"I HAVE been seeking PF Sloan, but no-one knows where he has gone," are the opening words in singer Rumer's new single, and if they sound even vaguely familiar, that's because they were written a few decades ago by Jimmy Webb.

Webb was better known for Wichita Lineman, By the Time I Get to Phoenix and MacArthur Park, but PF Sloan remains one of his most intriguing songs. It has been covered by, among others, Jackson Browne, and Webb himself performed it in Edinburgh a few years ago.

So who is PF Sloan? He was born Philip Gary Schlein, in New York in the mid-1940s, and spent most of his teens in LA. He released a single in 1959, and in a music store met Elvis Presley, who agreed there and then to teach him a few guitar chords.

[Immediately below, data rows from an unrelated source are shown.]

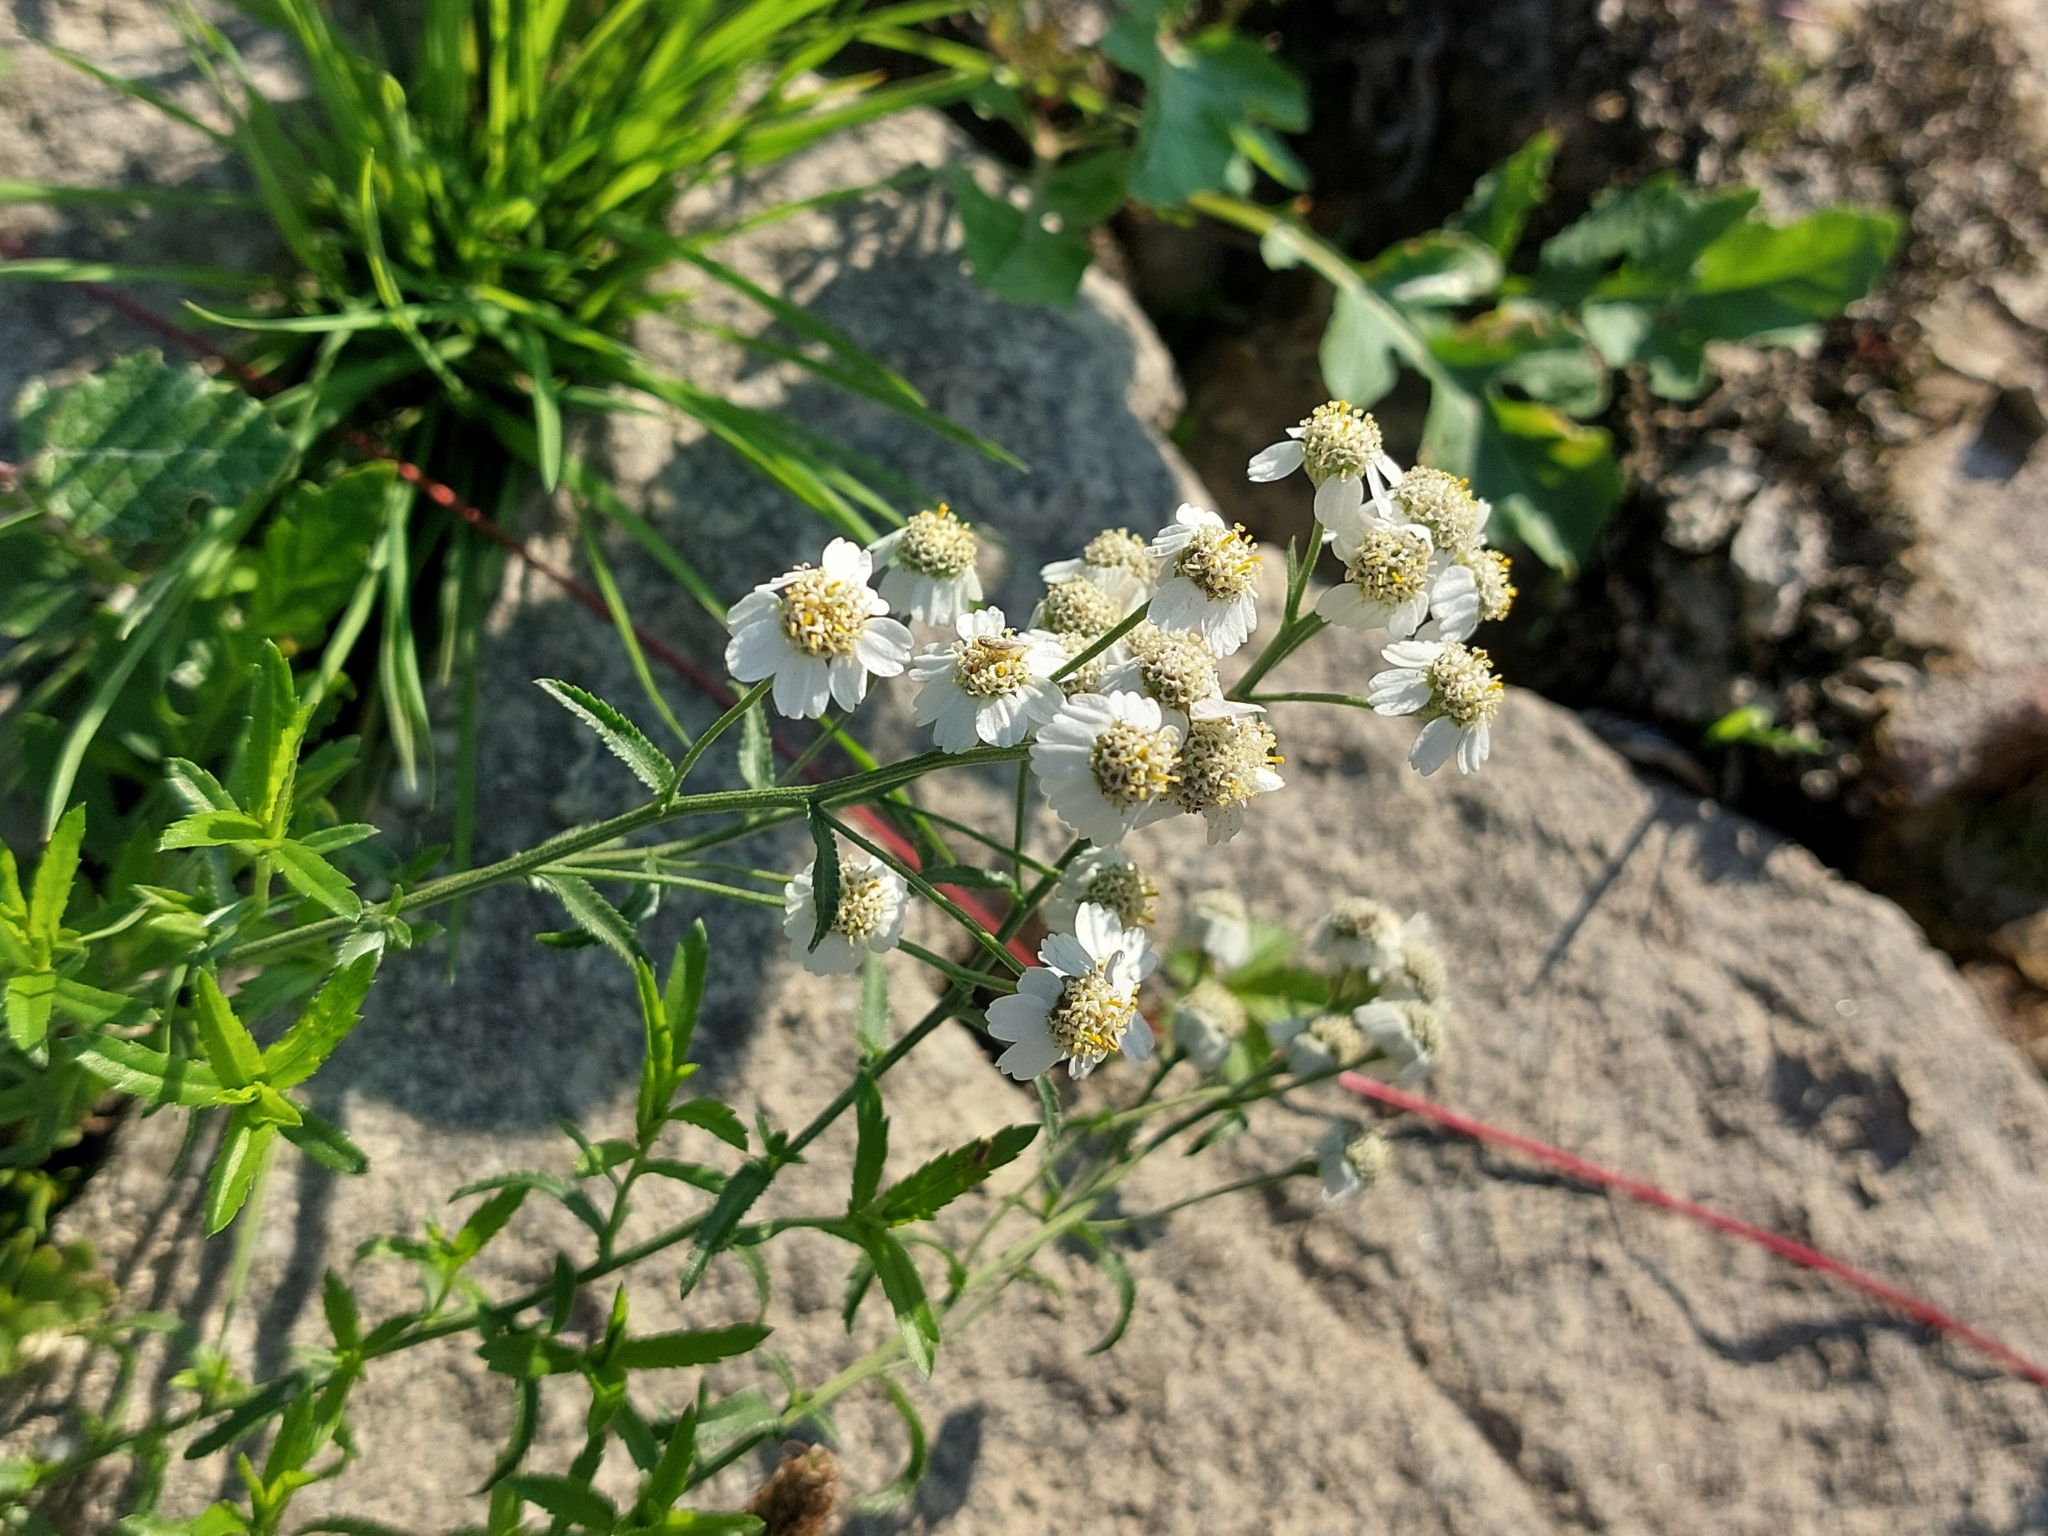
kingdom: Plantae
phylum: Tracheophyta
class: Magnoliopsida
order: Asterales
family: Asteraceae
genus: Achillea
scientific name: Achillea ptarmica
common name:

Together with colleague Steve Barri he penned numerous surf songs. Folk-rock was a revelation to him, and he wrote several classics, including (at the age of 19) the protest song Eve of Destruction, his best-known achievement. Barry McGuire's gruff-voiced 1965 version topped the US charts despite (or because of) a radio ban. One sociologist detected similarities in its beat to Spanish civil war songs and even Nazi hymns. The song had a faux-Dylanesque way with words, and Sloan began to be compared to Dylan.

Sloan was, to quote allmusic.com, a seminal figure in the evolution of West Coast pop; throughout the mid-60s, his partnership with McGuire was "a hitmaking force to rival the likes of Bacharach/David or Goffin/King".

Sloan fell off the radar, producing new material at extremely long intervals. There were also battles with depression and catatonia. But he's still around, and there are ghostly imprints of him on the internet if you look hard enough.